▶ Material supplied:
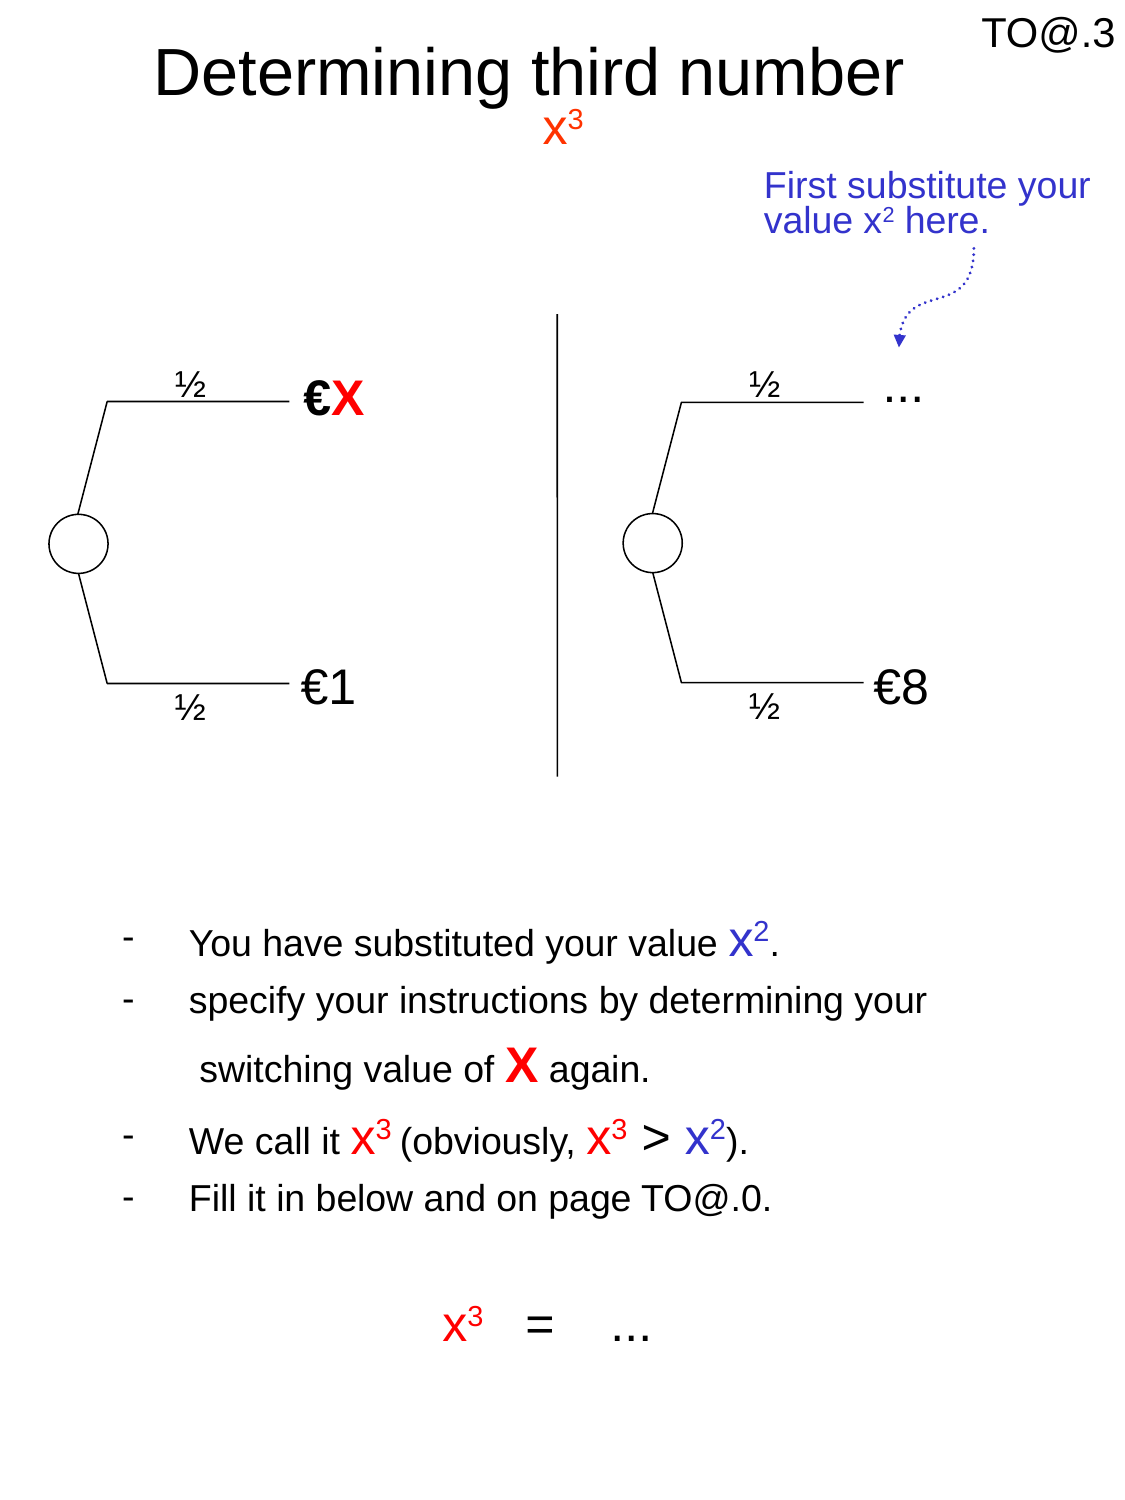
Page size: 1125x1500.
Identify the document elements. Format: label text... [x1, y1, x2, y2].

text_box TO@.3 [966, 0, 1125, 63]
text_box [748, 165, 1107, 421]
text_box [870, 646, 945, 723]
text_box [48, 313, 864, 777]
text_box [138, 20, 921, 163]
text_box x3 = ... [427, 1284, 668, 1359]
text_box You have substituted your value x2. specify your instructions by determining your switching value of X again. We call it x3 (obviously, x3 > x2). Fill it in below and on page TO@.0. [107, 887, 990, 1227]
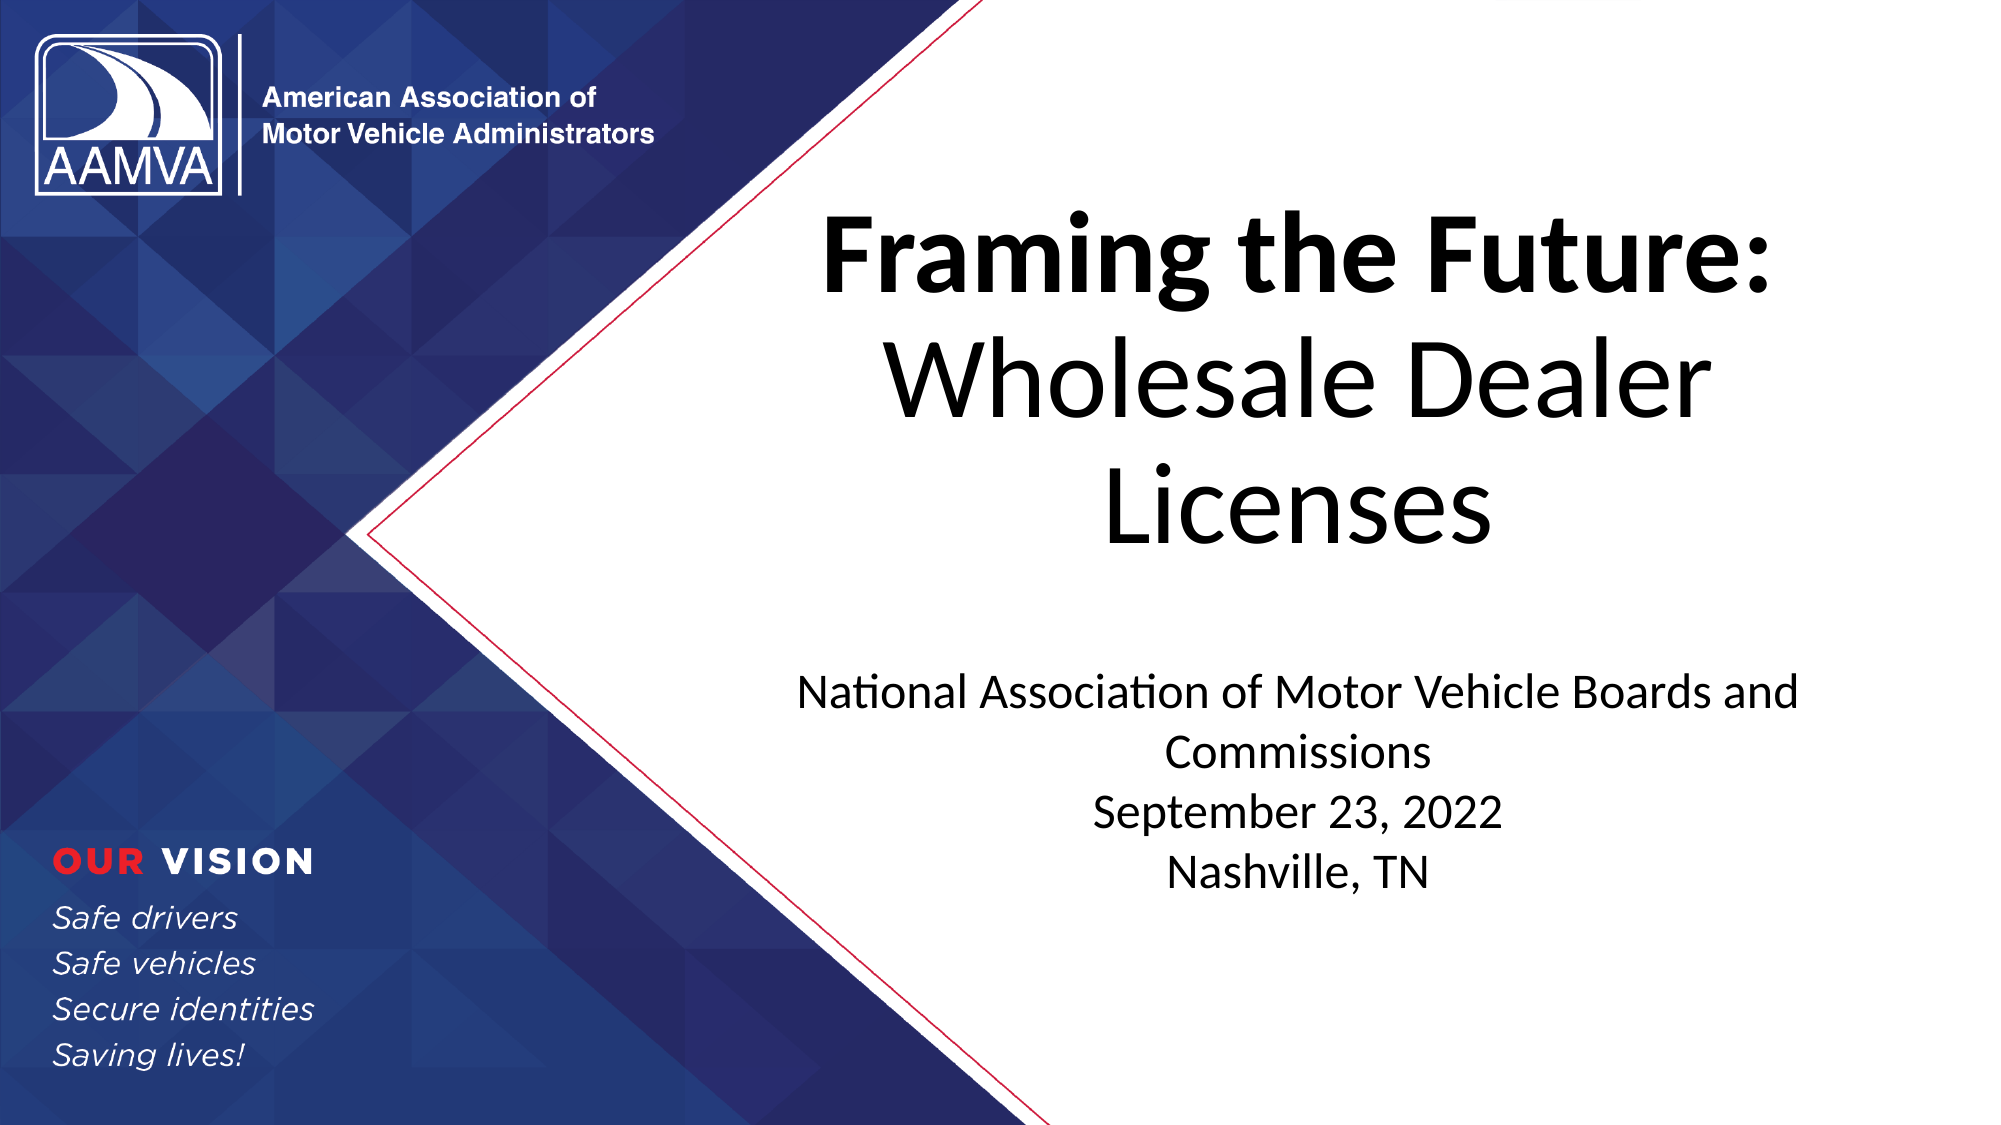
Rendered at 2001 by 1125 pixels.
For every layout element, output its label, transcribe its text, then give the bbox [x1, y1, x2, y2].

...

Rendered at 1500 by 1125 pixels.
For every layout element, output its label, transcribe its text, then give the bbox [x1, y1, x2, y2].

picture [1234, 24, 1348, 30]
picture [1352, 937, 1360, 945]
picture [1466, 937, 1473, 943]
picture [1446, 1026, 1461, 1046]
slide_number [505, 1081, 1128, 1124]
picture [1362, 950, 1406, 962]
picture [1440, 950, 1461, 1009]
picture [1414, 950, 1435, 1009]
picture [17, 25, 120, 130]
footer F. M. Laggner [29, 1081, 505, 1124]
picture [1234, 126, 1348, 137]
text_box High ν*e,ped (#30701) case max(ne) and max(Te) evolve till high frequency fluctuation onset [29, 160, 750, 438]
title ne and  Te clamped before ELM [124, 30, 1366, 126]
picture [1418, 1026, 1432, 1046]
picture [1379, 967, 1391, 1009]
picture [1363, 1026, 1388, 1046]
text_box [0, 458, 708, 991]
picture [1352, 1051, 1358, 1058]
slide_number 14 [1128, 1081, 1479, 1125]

▶ Work order: Scan the entries above for the string "pixels" and copy each line containing it.

▶ Answer section:
Rendered at 2001 by 1125 pixels.
Rendered at 1500 by 1125 pixels.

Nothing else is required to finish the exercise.